Shortest Path in Unweighted Graph Using BFS in DSA C - Time & Space Complexity
We want to understand how long it takes to find the shortest path in an unweighted graph using BFS.
How does the time grow as the graph gets bigger?
Analyze the time complexity of the following code snippet.
void bfsShortestPath(int start, int n, vector<vector<int>> &adj) {
vector<int> dist(n, -1);
queue<int> q;
dist[start] = 0;
q.push(start);
while (!q.empty()) {
int u = q.front(); q.pop();
for (int v : adj[u]) {
if (dist[v] == -1) {
dist[v] = dist[u] + 1;
q.push(v);
}
}
}
}
This code finds the shortest distance from a start node to all other nodes in an unweighted graph using BFS.
Identify the loops, recursion, array traversals that repeat.
- Primary operation: Visiting each node and checking its neighbors.
- How many times: Each node is visited once, and each edge is checked once.
As the graph grows, the time to visit nodes and edges grows roughly with the number of nodes plus edges.
| Input Size (n) | Approx.
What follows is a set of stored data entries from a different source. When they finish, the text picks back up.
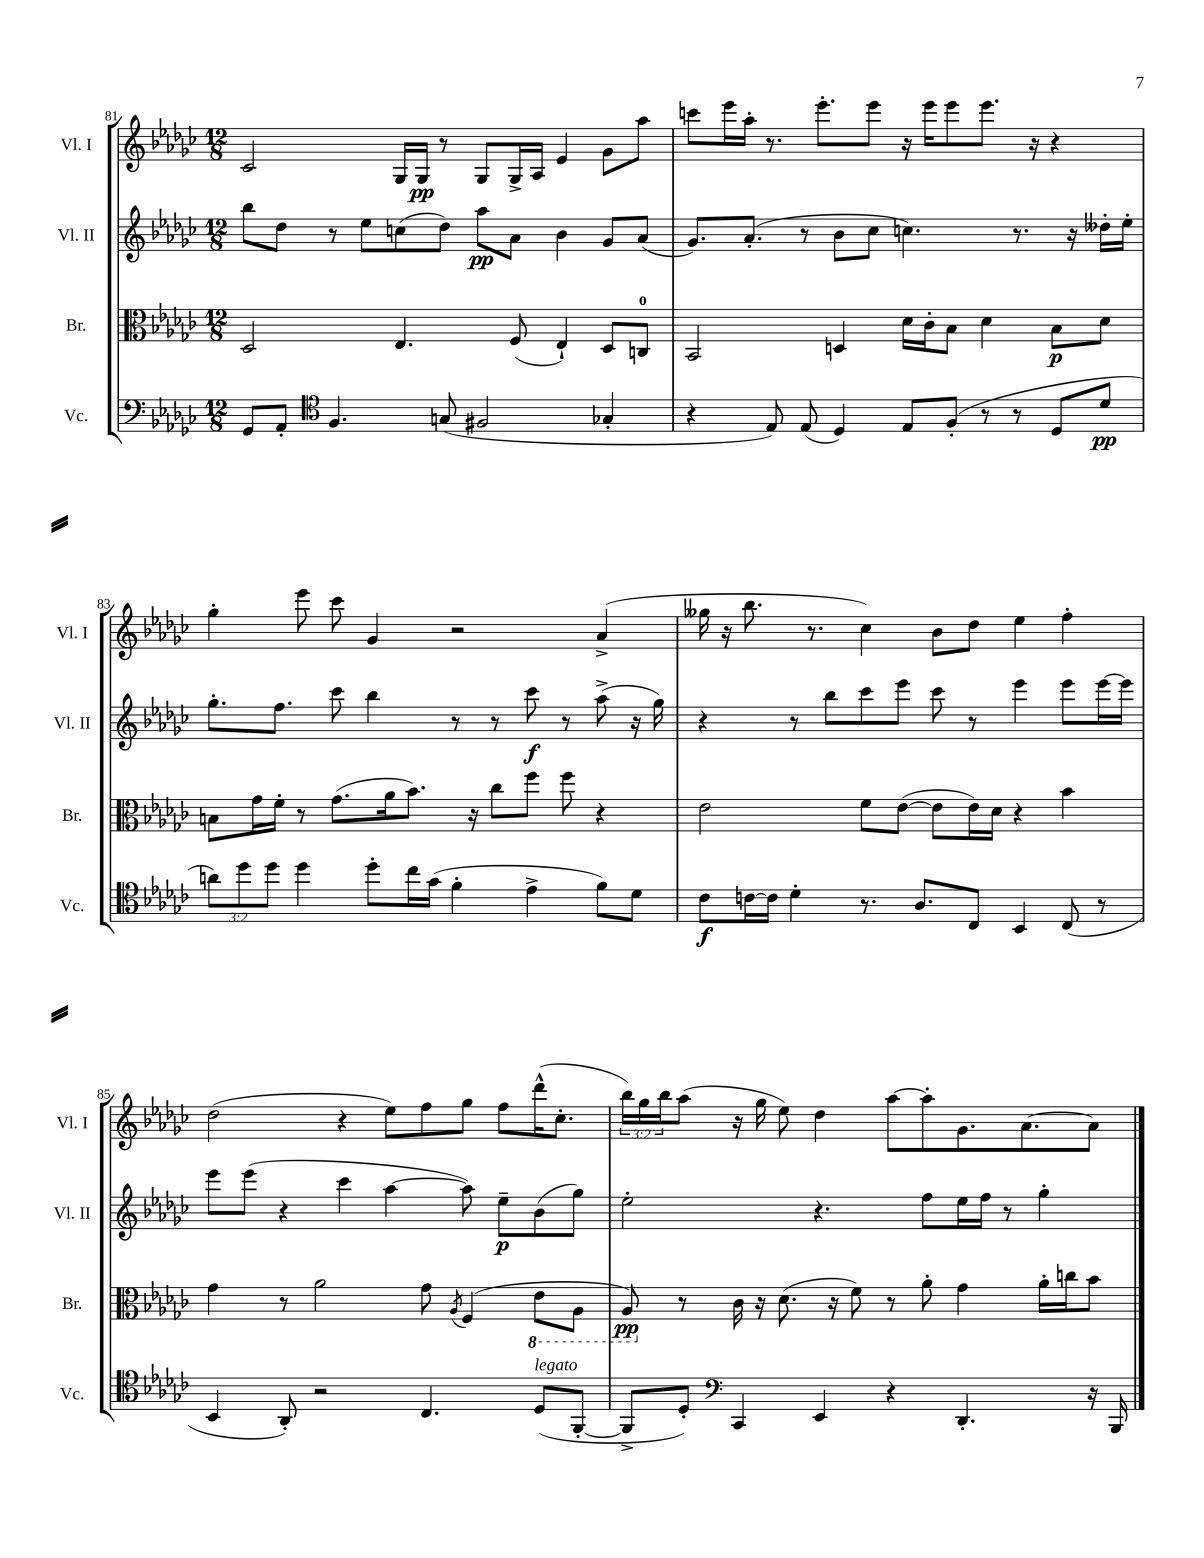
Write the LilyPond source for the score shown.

<<
\new StaffGroup <<
\new Staff = "s0" \with { instrumentName = "Vl. I" shortInstrumentName = "Vl. I" } {
    \clef treble \key ges \major \numericTimeSignature \time 12/8 \override Staff.TupletNumber.text = #tuplet-number::calc-fraction-text
    ces'2 ges16 ges16\pp r8 ges8 ges16-> aes16 ees'4 ges'8 aes''8 |
    c'''8 ees'''16 aes''16-. r8. ees'''8.-. ees'''8 r16 ees'''16 ees'''8 ees'''8. r16 r4 |
    ges''4-. ees'''8 ces'''8 ges'4 r2 aes'4->( |
    geses''16 r16 bes''8. r8. ces''4) bes'8 des''8 ees''4 f''4-. |
    des''2( r4 ees''8) f''8 ges''8 f''8 des'''16-^( ces''8.-. |
    \tuplet 3/2 { bes''16) ges''16 bes''16 } aes''8( r16 ges''16 ees''8) des''4 aes''8~ aes''8-. ges'8. aes'8.~ aes'8 \bar "|." |
}
\new Staff = "s1" \with { instrumentName = "Vl. II" shortInstrumentName = "Vl. II" } {
    \clef treble \key ges \major \numericTimeSignature \time 12/8
    bes''8 des''8 r8 ees''8 c''8( des''8) aes''8\pp aes'8 bes'4 ges'8 aes'8( |
    ges'8.) aes'8.-.( r8 bes'8 ces''8 c''4.) r8. r16 deses''16-. ees''16-. |
    ges''8.-. f''8. ces'''8 bes''4 r8 r8 ces'''8\f r8 aes''8->( r16 ges''16) |
    r4 r8 bes''8 ces'''8 ees'''8 ces'''8 r8 ees'''4 ees'''8 ees'''16~ ees'''16 |
    ees'''8 ees'''8( r4 ces'''4 aes''4~ aes''8) ees''8--\p bes'8( ges''8) |
    ees''2-. r4. f''8 ees''16 f''16 r8 ges''4-. \bar "|." |
}
\new Staff = "s2" \with { instrumentName = "Br." shortInstrumentName = "Br." } {
    \clef alto \key ges \major \numericTimeSignature \time 12/8
    des2 ees4. f8( ees4-!) des8 c8-0 |
    bes,2 d4 des'16 ces'16-. bes8 des'4 bes8\p des'8 |
    b8 ges'16 f'16-. r8 ges'8.( aes'16 bes'8.) r16 ces''8 f''8 f''8 r4 |
    ees'2 f'8 ees'8~( ees'8 ees'16) des'16 r4 bes'4 |
    ges'4 r8 aes'2 ges'8 \acciaccatura { aes8 } f4( \ottava #-1 ees8 aes,8 |
    aes,8\pp) \ottava #0 r8 ces'16 r16 des'8.( r16 f'8) r8 aes'8-. ges'4 aes'16-. c''16 bes'8 \bar "|." |
}
\new Staff = "s3" \with { instrumentName = "Vc." shortInstrumentName = "Vc." } {
    \clef bass \key ges \major \numericTimeSignature \time 12/8 \override Staff.TupletNumber.text = #tuplet-number::calc-fraction-text
    ges,8 aes,8-. \clef tenor f4. g8( fis2 ges4-. |
    r4 ees8) ees8( des4) ees8 f8-.( r8 r8 des8 des'8\pp |
    \tuplet 3/2 { a'8) des''8 des''8 } des''4 des''8-. ces''16 ges'16( f'4-. ees'4-> f'8) des'8 |
    ces'8\f c'16~ c'16 des'4-. r8. aes8. ces8 bes,4 ces8( r8 |
    bes,4 aes,8-.) r2 ces4. des8^\markup { \italic "legato" }( f,8~-. |
    f,8-> des8-.) \clef bass ces,4 ees,4 r4 des,4.-. r16 bes,,16 \bar "|." |
}
>>
>>
\layout { \context { \Score currentBarNumber = #81 } }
Operations |
|---|---|
| 10 nodes, 15 edges | About 25 operations (10 nodes + 15 edges) |
| 100 nodes, 200 edges | About 300 operations (100 + 200) |
| 1000 nodes, 5000 edges | About 6000 operations (1000 + 5000) |
Pattern observation: The operations grow linearly with the number of nodes and edges combined.
Time Complexity: O(n + m)
This means the time grows linearly with the total number of nodes (n) and edges (m) in the graph.
[X] Wrong: "BFS takes O(n²) time because it uses nested loops."
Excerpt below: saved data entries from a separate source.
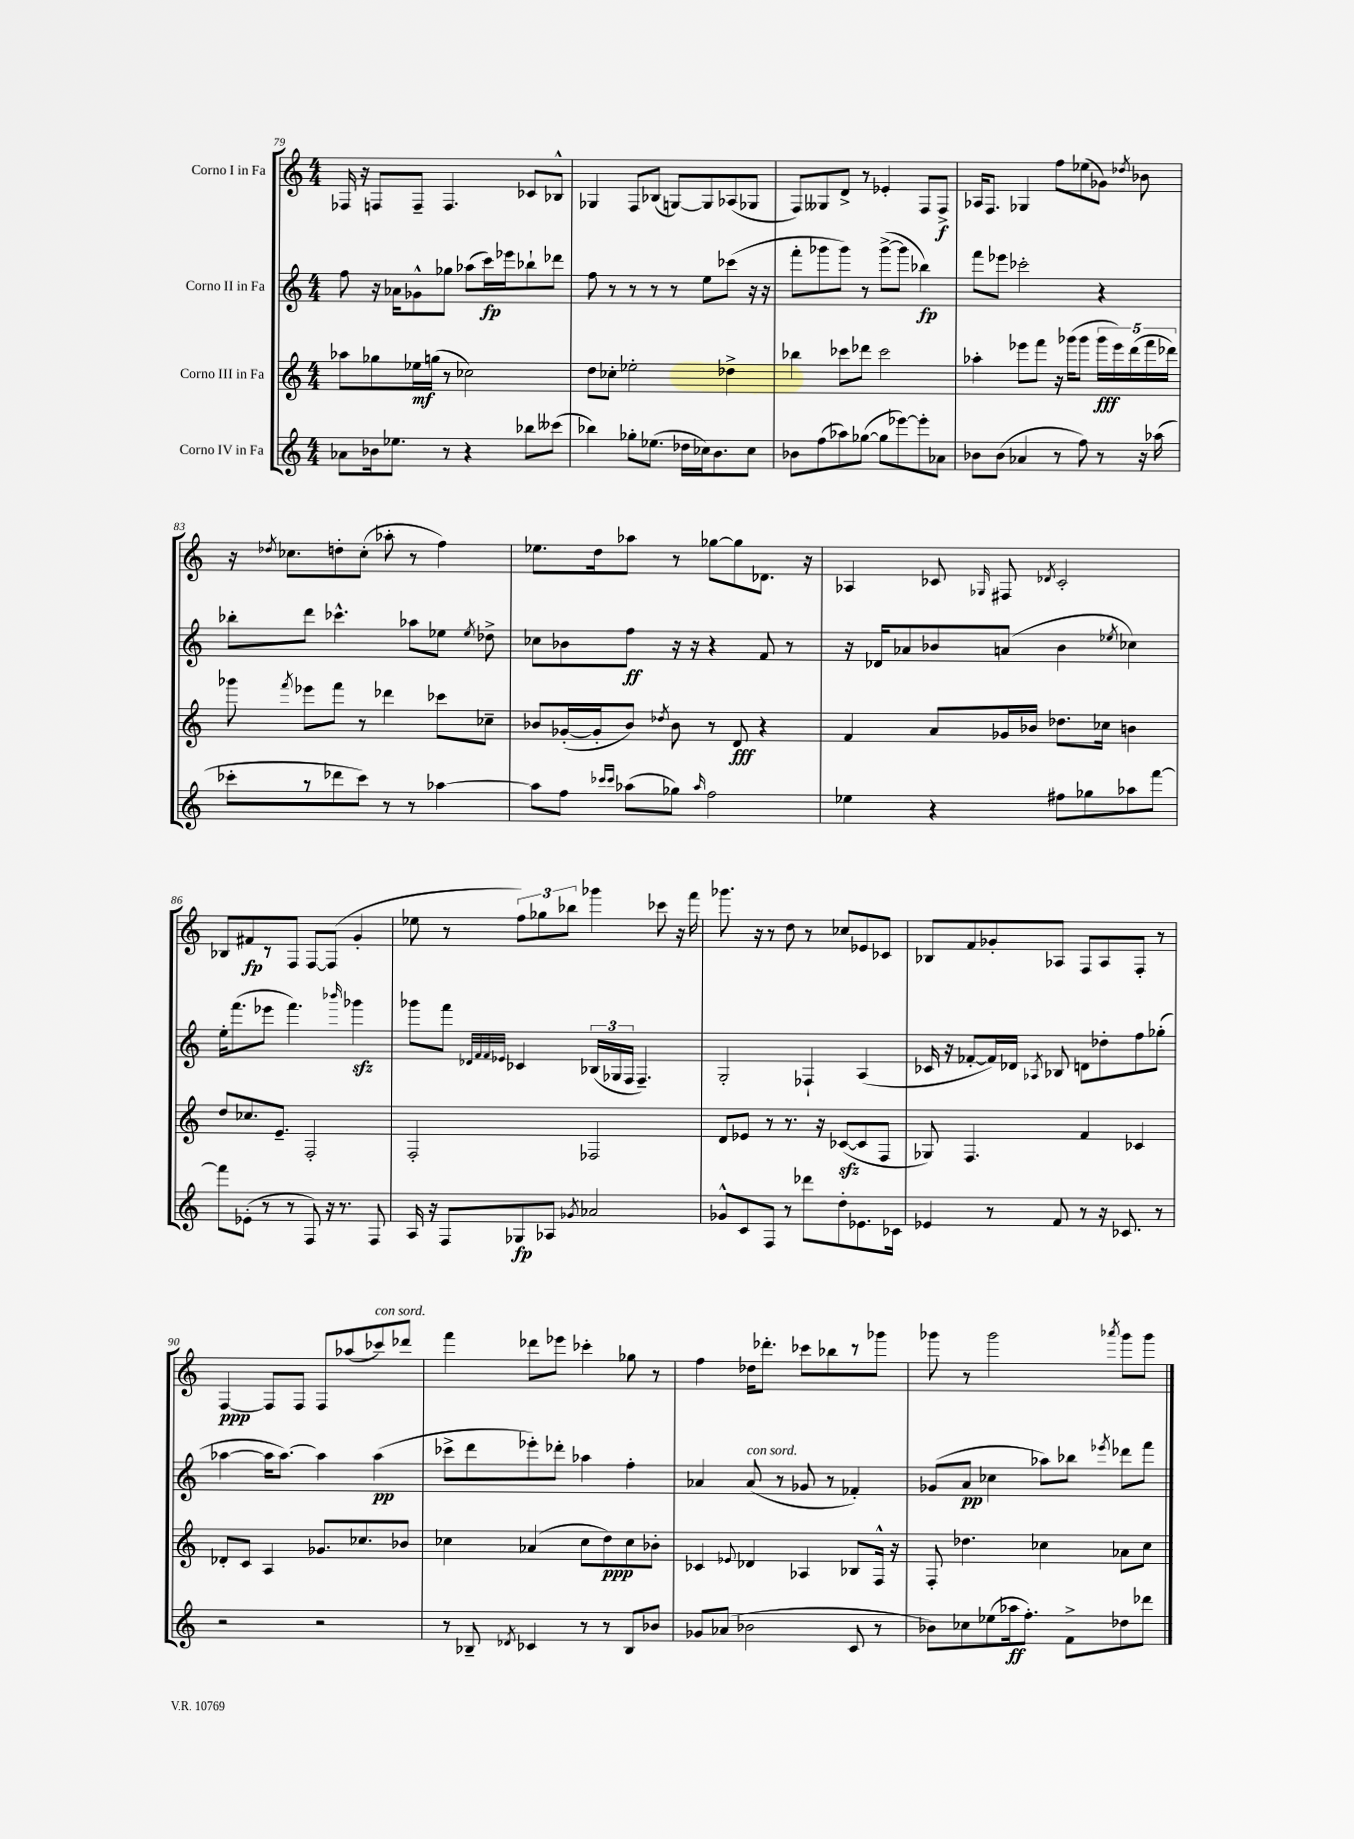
<<
\new StaffGroup <<
\new Staff = "s0" \with { instrumentName = "Corno I in Fa" } {
    \clef treble \key c \major \numericTimeSignature \time 4/4
    \autoBeamOff fes16 r16 f8[ f8]-- f4. ces'8[ bes8]-^ |
    ges4 f8[ bes8]( g8[~) g8 aes8( ges8] |
    f8[) geses8 d'8]-> r8 ees'4-. f8[ f8]->\f |
    aes16[ f8.] ges4 f''8[ ees''8( ges'8]) \acciaccatura { des''8 } bes'8 |
    r16 \acciaccatura { des''8 } ces''8.[ d''8-. ces''8]-.( aes''8-. r8 f''4) |
    ees''8.[ d''16 aes''8] r8 ges''8[~ ges''8 des'8.] r16 |
    aes4 ces'8 \grace { ges16 } fis8 \acciaccatura { des'8 } ces'2-. |
    bes8[ fis'8\fp r8 f8] f8[~ f8]( g'4-. |
    ees''8 r8 \tuplet 3/2 { f''8[) ges''8 bes''8] } ges'''4 ces'''8 r16 f'''16 |
    ges'''8. r16 r8 d''8 r8 ces''8[ ees'8 ces'8] |
    bes8[ f'8 ges'8-. aes8] f8[ aes8 f8]-. r8 |
    f4~\ppp f8[ f8] f8[ aes''8( ces'''8^\markup { \italic "con sord." }) des'''8] |
    f'''4 des'''8[ ees'''8] ces'''4-. ges''8 r8 |
    f''4 des''16[ des'''8.]-. ces'''8[ bes''8 r8 ges'''8] |
    ges'''8 r8 ges'''2 \acciaccatura { aes'''8 } ges'''8[ ges'''8] \bar "|." |
}
\new Staff = "s1" \with { instrumentName = "Corno II in Fa" } {
    \clef treble \key c \major \numericTimeSignature \time 4/4
    \autoBeamOff f''8 r16 aes'16[ ges'8-^ ges''8] aes''8[( c'''16\fp) ees'''16 bes''8-! des'''8] |
    f''8 r8 r8 r8 r8 e''8[ ces'''8]( r16 r16 |
    f'''8[-. ges'''8 ges'''8]) r8 ges'''8[~->( ges'''8] bes''4\fp) |
    f'''8[ ees'''8] ces'''2-. r4 |
    bes''8[-. d'''8] ces'''4.-^ aes''8[ ees''8] \acciaccatura { ees''8 } des''8-> |
    ces''8[ bes'8 f''8]\ff r16 r16 r4 f'8 r8 |
    r16 des'16[ aes'8 bes'8 a'8]( bes'4 \acciaccatura { ees''8 } ces''4) |
    e''16[-. f'''8.( ees'''8] f'''4.) \grace { bes'''16 } ges'''4\sfz |
    ges'''8[ f'''8] \grace { des'32[ f'32 f'32 ees'32] } ces'4 \tuplet 3/2 { bes16[( ges16 f16] } f4.--) |
    g2-. fes4-! a4( |
    ces'16 r16 fes'8[~-. fes'16) des'16] \acciaccatura { aes8 } bes8 d'8[ des''8-. f''8 ges''8]-.( |
    aes''4~ aes''16[ aes''8.]~) aes''4 aes''4\pp( |
    ces'''8[-> d'''8 ees'''8-.) des'''8]-. aes''4 f''4-. |
    aes'4 aes'8^\markup { \italic "con sord." }( r8 ges'8 r8 fes'4-.) |
    ges'8[( a'8]\pp ces''4 aes''8[) bes''8] \acciaccatura { ees'''8 } des'''8[ f'''8] \bar "|." |
}
\new Staff = "s2" \with { instrumentName = "Corno III in Fa" } {
    \clef treble \key c \major \numericTimeSignature \time 4/4
    \autoBeamOff aes''8[ ges''8 ees''16\mf g''16]( r8 ces''2) |
    d''8[ ces''8]-. ees''2-. des''4-> |
    bes''4 ces'''8[ des'''8] ces'''2 |
    aes''4-. ees'''8[ f'''8] r16 ges'''16[( ges'''8] \tuplet 5/4 { ges'''16[\fff ees'''16) d'''16( f'''16 des'''16]) } |
    ges'''8 \acciaccatura { f'''8 } ees'''8[ f'''8] r8 des'''4 ces'''8[ ces''8]-- |
    bes'8[ ges'16~-.( ges'16-. bes'8]) \acciaccatura { des''8 } bes'8 r8 d'8\fff r4 |
    f'4 a'8[ ges'16 bes'16] des''8.[ ces''16] b'4 |
    d''8[ ces''8. e'8.]-- f2-. |
    f2-. fes2 |
    d'8[ ees'8] r8 r8. r16 ces'8[~\sfz( ces'8 f8] |
    ges8) f4. f'4 ces'4 |
    des'8[-. c'8] a4 ges'8.[ ces''8. bes'8] |
    ces''4 aes'4( ces''8[ d''8\ppp) ces''8 bes'8]-. |
    ces'4 \appoggiatura { ees'8 } des'4 aes4 bes8[ f16]-^ r16 |
    f8-. des''4. ces''4 aes'8[ ces''8] \bar "|." |
}
\new Staff = "s3" \with { instrumentName = "Corno IV in Fa" } {
    \clef treble \key c \major \numericTimeSignature \time 4/4
    \autoBeamOff aes'8[ bes'16 ees''8.] r8 r4 bes''8[ ceses'''8]( |
    bes''4) ges''8[-. ees''8.]( des''16[ ces''16) b'8. ces''8] |
    bes'8[ f''8( aes''8) ges''8]~( ges''8[ ees'''8~) ees'''8-. aes'8] |
    bes'8[ bes'8]( aes'4 r8 f''8) r8 r16 aes''16( |
    ces'''8[-. r8 des'''8 ces'''8]) r8 r8 aes''4~ |
    aes''8[ f''8] \grace { ces'''16[ ces'''16] } aes''8[( ges''8]) \grace { aes''16 } f''2 |
    ees''4 r4 fis''8[ ges''8 aes''8 f'''8]~ |
    f'''8[ ees'8]-.( r8 r8 f8) r16 r8. f8 |
    a16 r16 f8[ ges8\fp aes8] \acciaccatura { ges'8 } aes'2 |
    ges'8[-^ c'8 f8] r8 des'''8[ d''8-. ees'8. ces'16] |
    ees'4 r8 f'8 r8 r16 ces'8. r8 |
    r2 r2 |
    r8 bes8-- \acciaccatura { des'8 } ces'4 r8 r8 bes8[ bes'8] |
    ges'8[ aes'8]( bes'2 c'8 r8 |
    bes'8[) ces''8 ees''8( aes''16\ff f''8.]-.) f'8[-> des''8 des'''8] \bar "|." |
}
>>
>>
\layout { \context { \Score currentBarNumber = #79 } }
[OK] Correct: BFS visits each node and edge only once, so it does not check all pairs of nodes. The loops are over neighbors, not all nodes.
Understanding BFS time complexity helps you explain how graph searches scale and why BFS is efficient for shortest paths in unweighted graphs.
"What if the graph was represented using an adjacency matrix instead of adjacency lists? How would the time complexity change?"